• Aim of the task
Report each line of the entries below that has the word "lines" in it.

━━━ Source data

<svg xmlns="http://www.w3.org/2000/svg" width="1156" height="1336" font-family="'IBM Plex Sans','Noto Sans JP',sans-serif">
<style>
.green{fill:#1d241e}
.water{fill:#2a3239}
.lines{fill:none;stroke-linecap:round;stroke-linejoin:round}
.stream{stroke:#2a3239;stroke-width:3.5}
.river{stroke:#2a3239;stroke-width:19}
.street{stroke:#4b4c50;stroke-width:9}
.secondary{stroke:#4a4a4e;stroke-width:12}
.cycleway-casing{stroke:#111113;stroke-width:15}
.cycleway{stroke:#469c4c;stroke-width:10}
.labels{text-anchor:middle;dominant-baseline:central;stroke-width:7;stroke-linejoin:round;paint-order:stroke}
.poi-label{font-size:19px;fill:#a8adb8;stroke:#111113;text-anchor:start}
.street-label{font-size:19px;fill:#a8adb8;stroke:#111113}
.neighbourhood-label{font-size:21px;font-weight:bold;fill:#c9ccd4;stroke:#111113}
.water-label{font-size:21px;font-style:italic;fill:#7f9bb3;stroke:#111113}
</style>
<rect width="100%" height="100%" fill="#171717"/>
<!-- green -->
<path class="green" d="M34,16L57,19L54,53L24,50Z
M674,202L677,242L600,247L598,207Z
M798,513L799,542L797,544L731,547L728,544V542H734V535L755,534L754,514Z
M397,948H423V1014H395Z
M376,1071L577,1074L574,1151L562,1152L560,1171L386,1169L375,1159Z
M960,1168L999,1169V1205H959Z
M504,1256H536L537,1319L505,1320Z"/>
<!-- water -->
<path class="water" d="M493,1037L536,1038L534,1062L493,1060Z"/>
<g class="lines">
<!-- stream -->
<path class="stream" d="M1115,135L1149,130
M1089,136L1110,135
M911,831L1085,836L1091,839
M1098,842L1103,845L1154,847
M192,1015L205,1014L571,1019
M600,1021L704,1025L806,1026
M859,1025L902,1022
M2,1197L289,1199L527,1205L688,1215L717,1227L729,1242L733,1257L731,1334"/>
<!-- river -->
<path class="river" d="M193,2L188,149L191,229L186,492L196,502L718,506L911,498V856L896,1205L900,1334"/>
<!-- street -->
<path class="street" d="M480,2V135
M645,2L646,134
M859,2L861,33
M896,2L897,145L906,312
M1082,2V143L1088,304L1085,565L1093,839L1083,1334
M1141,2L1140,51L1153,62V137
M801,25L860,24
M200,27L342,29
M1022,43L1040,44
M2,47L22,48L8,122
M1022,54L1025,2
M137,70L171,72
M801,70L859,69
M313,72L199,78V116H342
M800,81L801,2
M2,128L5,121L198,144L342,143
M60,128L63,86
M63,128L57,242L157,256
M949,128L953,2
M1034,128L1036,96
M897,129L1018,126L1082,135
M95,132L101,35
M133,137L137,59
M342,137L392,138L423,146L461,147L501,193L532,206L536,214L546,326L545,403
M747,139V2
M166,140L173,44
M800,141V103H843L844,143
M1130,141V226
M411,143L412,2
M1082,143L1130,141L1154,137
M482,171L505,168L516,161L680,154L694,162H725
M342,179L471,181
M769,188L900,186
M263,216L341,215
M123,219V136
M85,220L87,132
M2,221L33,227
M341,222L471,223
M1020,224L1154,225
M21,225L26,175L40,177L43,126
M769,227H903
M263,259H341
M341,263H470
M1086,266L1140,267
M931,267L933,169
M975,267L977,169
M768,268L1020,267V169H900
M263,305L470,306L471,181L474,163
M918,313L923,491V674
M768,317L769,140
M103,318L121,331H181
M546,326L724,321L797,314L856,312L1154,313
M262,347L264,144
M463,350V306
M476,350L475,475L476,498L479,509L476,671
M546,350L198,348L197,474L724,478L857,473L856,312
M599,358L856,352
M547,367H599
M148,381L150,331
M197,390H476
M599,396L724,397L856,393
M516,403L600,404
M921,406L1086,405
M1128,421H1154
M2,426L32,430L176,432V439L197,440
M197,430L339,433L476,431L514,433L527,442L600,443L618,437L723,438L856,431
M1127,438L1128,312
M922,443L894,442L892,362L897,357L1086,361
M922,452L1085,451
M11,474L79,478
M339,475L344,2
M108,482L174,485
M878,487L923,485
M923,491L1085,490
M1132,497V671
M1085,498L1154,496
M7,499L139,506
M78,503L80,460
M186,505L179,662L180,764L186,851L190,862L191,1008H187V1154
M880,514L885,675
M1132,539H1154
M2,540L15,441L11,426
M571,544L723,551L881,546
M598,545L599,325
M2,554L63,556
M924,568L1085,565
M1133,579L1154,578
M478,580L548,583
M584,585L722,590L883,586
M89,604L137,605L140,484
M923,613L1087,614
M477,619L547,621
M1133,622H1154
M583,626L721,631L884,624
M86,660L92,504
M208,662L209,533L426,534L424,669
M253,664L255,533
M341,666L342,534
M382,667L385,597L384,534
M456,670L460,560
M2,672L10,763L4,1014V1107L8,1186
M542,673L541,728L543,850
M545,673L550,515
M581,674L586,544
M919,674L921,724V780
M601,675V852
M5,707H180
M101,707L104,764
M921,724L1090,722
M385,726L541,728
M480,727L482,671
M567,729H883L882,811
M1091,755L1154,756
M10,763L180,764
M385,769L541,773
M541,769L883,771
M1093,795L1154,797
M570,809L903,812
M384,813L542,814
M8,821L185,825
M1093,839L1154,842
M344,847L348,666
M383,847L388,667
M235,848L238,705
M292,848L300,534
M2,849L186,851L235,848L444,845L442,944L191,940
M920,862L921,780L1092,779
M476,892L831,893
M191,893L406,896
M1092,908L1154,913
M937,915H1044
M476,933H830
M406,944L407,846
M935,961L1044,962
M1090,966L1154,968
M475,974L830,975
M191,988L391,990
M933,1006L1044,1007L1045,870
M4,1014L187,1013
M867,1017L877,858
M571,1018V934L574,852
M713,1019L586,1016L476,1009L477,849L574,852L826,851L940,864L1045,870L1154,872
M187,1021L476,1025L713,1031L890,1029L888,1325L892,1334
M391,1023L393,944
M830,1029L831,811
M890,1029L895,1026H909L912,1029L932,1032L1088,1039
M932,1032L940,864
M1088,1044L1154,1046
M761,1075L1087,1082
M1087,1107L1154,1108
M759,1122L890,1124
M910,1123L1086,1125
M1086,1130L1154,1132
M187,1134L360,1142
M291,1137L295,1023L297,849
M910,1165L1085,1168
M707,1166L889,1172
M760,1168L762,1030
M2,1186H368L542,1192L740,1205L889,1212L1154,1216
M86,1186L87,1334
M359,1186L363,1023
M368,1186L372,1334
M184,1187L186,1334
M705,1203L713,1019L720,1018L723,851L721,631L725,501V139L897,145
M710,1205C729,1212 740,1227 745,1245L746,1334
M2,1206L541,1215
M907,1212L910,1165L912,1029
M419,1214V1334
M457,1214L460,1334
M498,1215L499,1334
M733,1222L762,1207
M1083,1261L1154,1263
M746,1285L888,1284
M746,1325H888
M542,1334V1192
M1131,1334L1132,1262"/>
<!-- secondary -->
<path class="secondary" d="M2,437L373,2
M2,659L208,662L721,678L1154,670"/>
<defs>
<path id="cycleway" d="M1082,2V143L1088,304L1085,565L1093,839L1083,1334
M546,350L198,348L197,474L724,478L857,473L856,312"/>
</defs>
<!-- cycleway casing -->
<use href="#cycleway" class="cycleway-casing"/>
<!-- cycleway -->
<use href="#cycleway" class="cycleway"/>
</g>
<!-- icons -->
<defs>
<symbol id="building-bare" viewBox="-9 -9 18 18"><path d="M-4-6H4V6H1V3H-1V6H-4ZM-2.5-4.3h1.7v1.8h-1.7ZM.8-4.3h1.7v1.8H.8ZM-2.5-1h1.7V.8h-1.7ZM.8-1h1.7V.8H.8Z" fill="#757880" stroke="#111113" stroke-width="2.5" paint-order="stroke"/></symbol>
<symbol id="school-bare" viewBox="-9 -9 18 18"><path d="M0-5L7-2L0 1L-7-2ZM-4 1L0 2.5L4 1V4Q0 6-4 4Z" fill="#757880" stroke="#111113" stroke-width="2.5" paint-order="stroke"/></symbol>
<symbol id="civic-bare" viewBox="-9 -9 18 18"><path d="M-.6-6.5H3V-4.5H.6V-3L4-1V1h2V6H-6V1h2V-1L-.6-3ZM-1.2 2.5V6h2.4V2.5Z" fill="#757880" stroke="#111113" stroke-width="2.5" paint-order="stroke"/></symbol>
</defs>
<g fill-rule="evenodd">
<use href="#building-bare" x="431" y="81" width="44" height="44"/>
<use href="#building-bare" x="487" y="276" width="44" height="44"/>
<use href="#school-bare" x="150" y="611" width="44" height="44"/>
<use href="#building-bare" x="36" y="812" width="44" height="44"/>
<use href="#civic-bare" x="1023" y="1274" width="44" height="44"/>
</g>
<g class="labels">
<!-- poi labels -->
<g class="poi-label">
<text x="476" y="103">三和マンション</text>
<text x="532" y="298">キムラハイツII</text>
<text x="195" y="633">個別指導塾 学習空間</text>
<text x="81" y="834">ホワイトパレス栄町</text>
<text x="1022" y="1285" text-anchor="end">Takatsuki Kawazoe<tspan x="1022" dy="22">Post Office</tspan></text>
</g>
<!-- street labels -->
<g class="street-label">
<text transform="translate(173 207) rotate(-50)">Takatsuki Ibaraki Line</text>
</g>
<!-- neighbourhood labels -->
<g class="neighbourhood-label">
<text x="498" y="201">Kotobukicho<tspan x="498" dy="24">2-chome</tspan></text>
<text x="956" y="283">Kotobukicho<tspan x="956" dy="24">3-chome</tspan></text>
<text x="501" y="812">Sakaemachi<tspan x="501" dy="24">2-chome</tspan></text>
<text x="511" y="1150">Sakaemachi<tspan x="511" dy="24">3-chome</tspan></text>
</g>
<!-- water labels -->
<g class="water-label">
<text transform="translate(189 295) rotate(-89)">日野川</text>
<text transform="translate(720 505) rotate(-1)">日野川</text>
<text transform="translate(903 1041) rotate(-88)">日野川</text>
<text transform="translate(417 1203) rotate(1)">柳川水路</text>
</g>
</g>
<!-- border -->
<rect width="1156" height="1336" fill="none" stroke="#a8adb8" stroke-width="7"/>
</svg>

━━━━━━

• Output for this exercise
.lines{fill:none;stroke-linecap:round;stroke-linejoin:round}
<g class="lines">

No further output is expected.